_ASSIGNMENT_
Copy the self-publishing book post from the words "I wanted the" through "Do You Write?", substituting "enthusiasm" for "passion".

_PAGE TEXT_
Self-Publish With Integrity by Dan Holloway
Finally, after about four years in the gestation, my book on self-publishing, which takes a very different approach from the usual guides, is here. To get the grubby stuff out of the way first, you can buy it for your Kindle for £1.88 in the UK here, and for $2.99 in the US here, and it is also available everywhere else.
I wanted the book to fill the gap I've noticed in the self-publishing library - how to retain your creative integrity and direction through the whole process from the first capital letter on page one to your 20th book and beyond. Because that's the key to retaining your passion as a writer, the key to succeeding in the way that matters: on your own terms.
The chapters I've included reflect that concern:
1. The Pressure to “Succeed”
2. Why Do You Write?
3. Is Self-publishing Right for You?
4. Never be afraid to be you
5. Dealing With Self-Doubt
6. Dealing With Self-Belief
7. Handling Praise
8. Producing Your Book: Picking the Right Partners
9. Building a community
10. The Whites of Their Eyes: Giving Great Readings
11. The Long Haul
As well as those, there is an introduction, which I've included in full here, so you can decide if this sounds the sort of thing for you.
Like a
lot of people I know, I started self-publishing in 2009. For those of us who
write literary fiction (for want of a better term – that’s a whole other book!),
this felt like a nadir in the publishing world. Large publishers were dropping
mid list and literary writers like a tree shedding leaves for winter, and we
were yet to see the blossoming of the vibrant small press scene that in the
past couple of years has breathed fresh life into adventurous fiction.
I had
spent 2008 writing my first full length work of literary fiction (after
stumbling into the world of the novel the previous year with a thriller, which
I carefully put back under the mattress). By the late autumn, I was on version
number 26, and had started to submit to the very short list of agents who
specialised in literary fiction with an international flavour. At the same
time, I was part of the Harper Collins-run website for aspiring writers,
Authonomy. Through that site, and the sites Youwriteon and The Book Shed, I’d
got to know a small group of fellow literary fictioneers all at a similar stage
of their fledgling careers. Having written and edited together, we were all
beginning to submit our synopses, expectant-eyed and full of optimism.
And then
one by one we all started to receive the same kind of news. Like most people, I
had a “fantasy agent.” And, two days after I posted my submission to her, I
received the response, “I
kind of have that little thrill of excitement I get when I think I've read
something good. Can I read more? Can you send all of it?” And I wasn’t the only
one. We were all getting excited nibbles.
And
as the weeks went by, the excitement turned to disappointment as we each received
similar kinds of follow-up. My own lovely let-down was typical: “I love the
writing: it's fresh and original and true. And there is a wonderful atmosphere
here that almost convinced me to give this a shot. But I'm afraid there's just
not enough energy and narrative driving it forward to convince me that I'd be
able to get you a deal for it in this climate.” I was encouraged to keep going,
and told to submit my next project, but told that it should be something that
would “make a big splash.”
On
various forums we consoled each other, talked about what we could do to make
that big splash, swapped ideas for projects and wondered if any of them had any
potential to do what it seemed the market wanted us to do.

_DATASET_
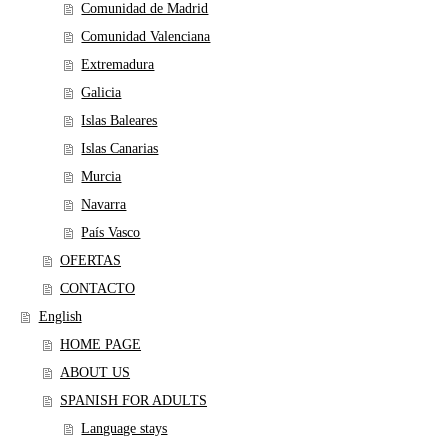
Comunidad de Madrid
Comunidad Valenciana
Extremadura
Galicia
Islas Baleares
Islas Canarias
Murcia
Navarra
País Vasco
OFERTAS
CONTACTO
English
HOME PAGE
ABOUT US
SPANISH FOR ADULTS
Language stays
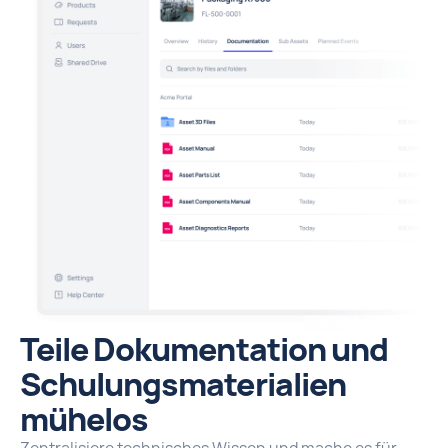
Teile Dokumentation und
Schulungsmaterialien
mühelos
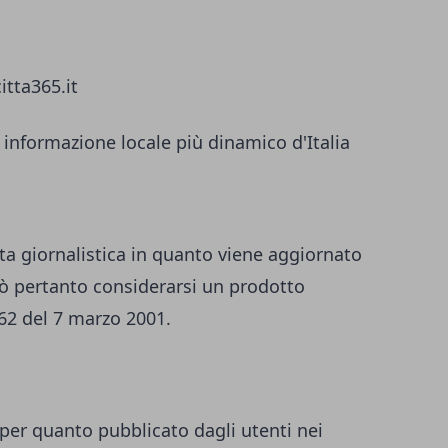
itta365.it
 informazione locale più dinamico d'Italia
ta giornalistica in quanto viene aggiornato
ò pertanto considerarsi un prodotto
 62 del 7 marzo 2001.
per quanto pubblicato dagli utenti nei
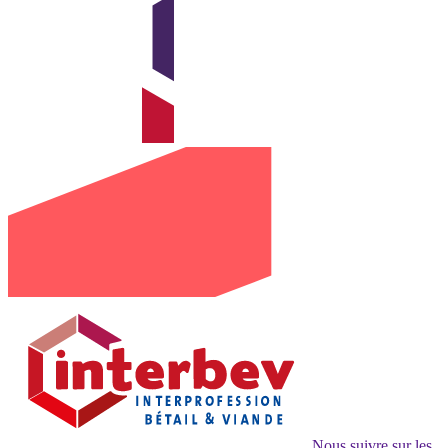
Nous suivre sur les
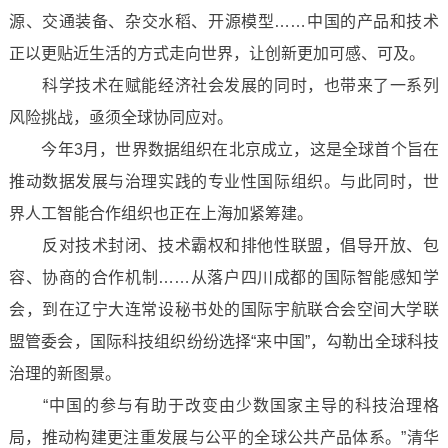
源、交通装备、杂交水稻、开源模型……中国的产品和技术
正以更贴近生活的方式走向世界，让创新更加可感、可及。
科学技术在赋能经济社会发展的同时，也带来了一系列
风险挑战，亟须全球协同应对。
今年3月，世界数据组织在北京成立，这是全球首个旨在
推动数据发展与治理实践的专业性国际组织。与此同时，世
界人工智能合作组织也正在上海加紧筹建。
反对技术封闭、技术霸权和排他性联盟，倡导开放、包
容、协商的合作机制……从落户四川成都的国际智能感知学
会，到在辽宁大连常设秘书处的国际宇航联合会空间大学联
盟管委会，国际科技组织纷纷选择“来中国”，勾勒出全球科技
治理的新图景。
“中国的参与有助于改变由少数国家主导的科技治理格
局，推动构建更注重发展与公平的全球公共产品体系。”清华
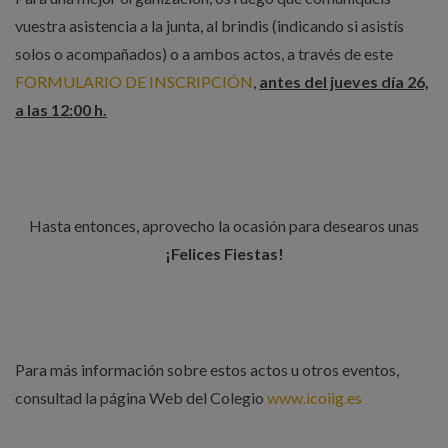
vuestra asistencia a la junta, al brindis (indicando si asistís
solos o acompañados) o a ambos actos, a través de este
FORMULARIO DE INSCRIPCIÓN
,
antes del jueves día 26,
a las 12:00 h.
Hasta entonces, aprovecho la ocasión para desearos unas
¡Felices Fiestas!
Para más información sobre estos actos u otros eventos,
consultad la página Web del Colegio
www.icoiig.es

_COMPLETED TASK_
I wanted the book to fill the gap I've noticed in the self-publishing library - how to retain your creative integrity and direction through the whole process from the first capital letter on page one to your 20th book and beyond. Because that's the key to retaining your enthusiasm as a writer, the key to succeeding in the way that matters: on your own terms.
The chapters I've included reflect that concern:
1. The Pressure to “Succeed”
2. Why Do You Write?